Warning: Spoilers for The Nurse series finale
Changes made to the true story The Nurse is based on resulted in a major question going unanswered. Naturally, studios are usually careful when it comes to adapting real-life traumatic events. Shows like The Nurse are challenged with balancing these true accounts, presenting a cohesive narrative, and avoiding flattening characters based on real people.
Netflix’s The Nurse series tells the real-life story of Pernille Kurzmann (Fanny Louise Bernth), a new nurse at the Danish Nykøbing Falster Hospital. Fresh out of nursing school, Pernille soon meets her mentor, Christina Aistrup Hansen (Josephine Park), and quickly befriends her. But despite Christina’s popularity, Pernille begins to suspect that her friend may be harming her patients and sets out to discover the truth. The Nurse explores how she does this and examines how the particular pressures and systems of the hospital allowed Christina’s activities to continue for so long.
The Nurse’s Court Case Change Prevents Hansen’s Motive Being Explained
By the end of The Nurse, Pernille finds proof that Christina has been giving her patients potentially lethal doses of medication so that she could heroically resuscitate them.
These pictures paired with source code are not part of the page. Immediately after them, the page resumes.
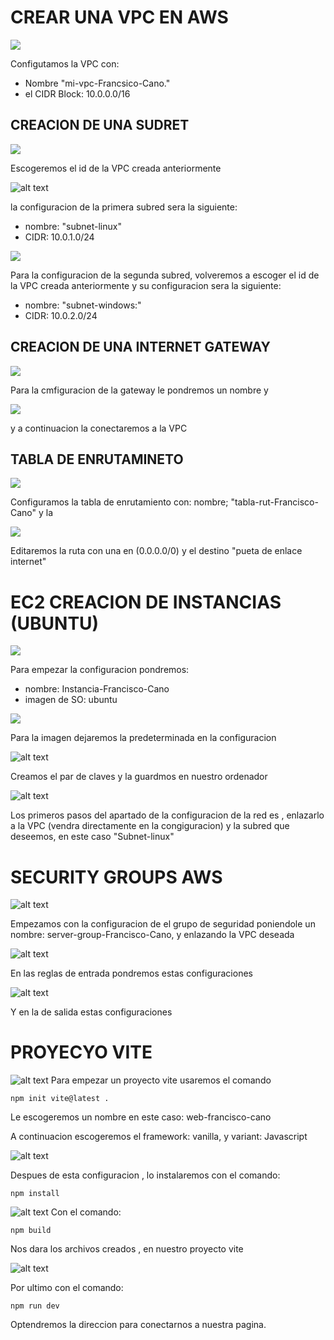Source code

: # CREAR UNA VPC EN AWS
![](./imagenes/image.png)

Configutamos la VPC con:
- Nombre "mi-vpc-Francsico-Cano." 
- el CIDR Block: 10.0.0.0/16

## CREACION DE UNA SUDRET
![](./imagenes/nombre-subred.png)

Escogeremos el id de la VPC creada anteriormente

![alt text](./imagenes/config-real.png)

la configuracion de la primera subred sera la siguiente:
- nombre: "subnet-linux"
- CIDR: 10.0.1.0/24


![](./imagenes/config-2.png)

Para la configuracion de la segunda subred, volveremos a escoger el id de la VPC creada anteriormente y su configuracion sera la siguiente:

- nombre: "subnet-windows:"
- CIDR: 10.0.2.0/24

## CREACION DE UNA INTERNET GATEWAY

![](./imagenes/gatwey.png) 

Para la cmfiguracion de la gateway le pondremos un nombre y 

![](./imagenes/vpc-gatwey.png)

y a continuacion la conectaremos a la VPC

## TABLA DE ENRUTAMINETO

![](./imagenes/tablas-rut.png)

Configuramos la tabla de enrutamiento con: 
 nombre; "tabla-rut-Francisco-Cano" y la 
 
![](./imagenes/edit-ruta.png)

Editaremos la ruta con una en (0.0.0.0/0) y el destino "pueta de enlace internet"
 
# EC2 CREACION DE INSTANCIAS (UBUNTU)

![](./imagenes/configuracion-ec2-1.png)

Para empezar la configuracion pondremos:

- nombre: Instancia-Francisco-Cano
- imagen de SO: ubuntu

![](./imagenes/imagen-pred.png)

Para la imagen dejaremos la predeterminada en la configuracion

![alt text](./imagenes/claves.png)

Creamos el par de claves y la guardmos en nuestro ordenador

![alt text](./imagenes/cong-red-2.png)

Los primeros pasos del apartado de la configuracion de la red es , enlazarlo a la VPC (vendra directamente en la congiguracion) y la subred que deseemos, en este caso "Subnet-linux"


# SECURITY GROUPS AWS 

![alt text](./imagenes/config-seguridad.png)

Empezamos con la configuracion de el grupo de seguridad poniendole un nombre: server-group-Francisco-Cano, y enlazando la VPC deseada

![alt text](./imagenes/entrada.png)

En las reglas de entrada pondremos estas configuraciones 

![alt text](./imagenes/salida.png)

Y en la de salida estas configuraciones

# PROYECYO VITE

![alt text](./imagenes/vite-1.png)
Para empezar un proyecto vite usaremos el comando

```
npm init vite@latest .

```

Le escogeremos un nombre en este caso: web-francisco-cano

A continuacion escogeremos el framework: vanilla, y variant: Javascript

![alt text](./imagenes/vite-install.png)

Despues de esta configuracion , lo instalaremos con el comando:
```
npm install
```
![alt text](./imagenes/final-final-vite.png)
Con el comando:
```
npm build
```
Nos dara los archivos creados , en nuestro proyecto vite

![alt text](./imagenes/vite-final.png)

Por ultimo con el comando: 
```
npm run dev 
```
Optendremos la direccion para conectarnos a nuestra pagina.


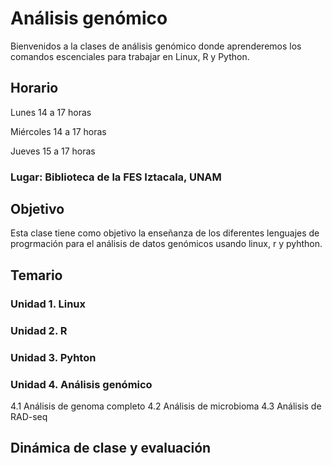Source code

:# Análisis genómico 

Bienvenidos a la clases de análisis genómico donde aprenderemos los comandos escenciales para trabajar en Linux, R y Python.

## Horario

Lunes 14 a 17 horas 

Miércoles 14 a 17 horas 

Jueves 15 a 17 horas 


### Lugar: Biblioteca de la FES Iztacala, UNAM

## Objetivo

Esta clase tiene como objetivo la enseñanza de los diferentes lenguajes de progrmación para el análisis de datos genómicos usando linux, r y pyhthon.

## Temario

### Unidad 1. Linux
### Unidad 2. R
### Unidad 3. Pyhton
### Unidad 4. Análisis genómico
4.1 Análisis de genoma completo
4.2 Análisis de microbioma
4.3 Análisis de RAD-seq

## Dinámica de clase y evaluación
This aspect of the series pulls directly from the real-life case of the actual Christina Aistrup Hansen, in which Pernille did collect evidence that led to three murder charges and a final charge of attempted manslaughter against Hansen in court. The Nurse covers the court proceedings in a final, text-based scene to relay what occurred after the series ends, but it does not address the totality of the case. Instead, it focuses primarily on Pernille’s discovery and attempts to find proof of Christina’s culpability.
The Nurse‘s focus on Pernille’s evidence collection, as opposed to the court case, kept the show from fully delving into the possible motives behind Christina’s actions. In real life, the court ordered a forensic psychological evaluation that determined that Christina suffered from a histrionic personality disorder, an illness that has symptoms that include an abnormally strong desire for attention, behavioral and emotional exaggeration, and manipulative behavior. Revealing this evidence would have likely been too much to lay out in the final scene of the series, but it does provide stronger context for the series as a whole.
The Nurse’s Diagnosis Cut Avoids A Show Problem (But Leaves A Mystery)
Understandably, The Nurse elected to focus on Pernille instead of weighing down the series with a courtroom episode, but cutting the revelations of Christina’s case does leave the show rather open-ended. Considering that the motive behind any crime is always one of the most interesting aspects of any mystery, this does mean that some may finish the series unsatisfied with The Nurse‘s ending. At the same time, though, there are ethical reasons why the show may have omitted Christina’s diagnosis. After all, providing a public example of someone’s mental illness in conjunction with several murders could easily lead to future demonization of those who also suffer from the disease, making it better to avoid mentioning it at all.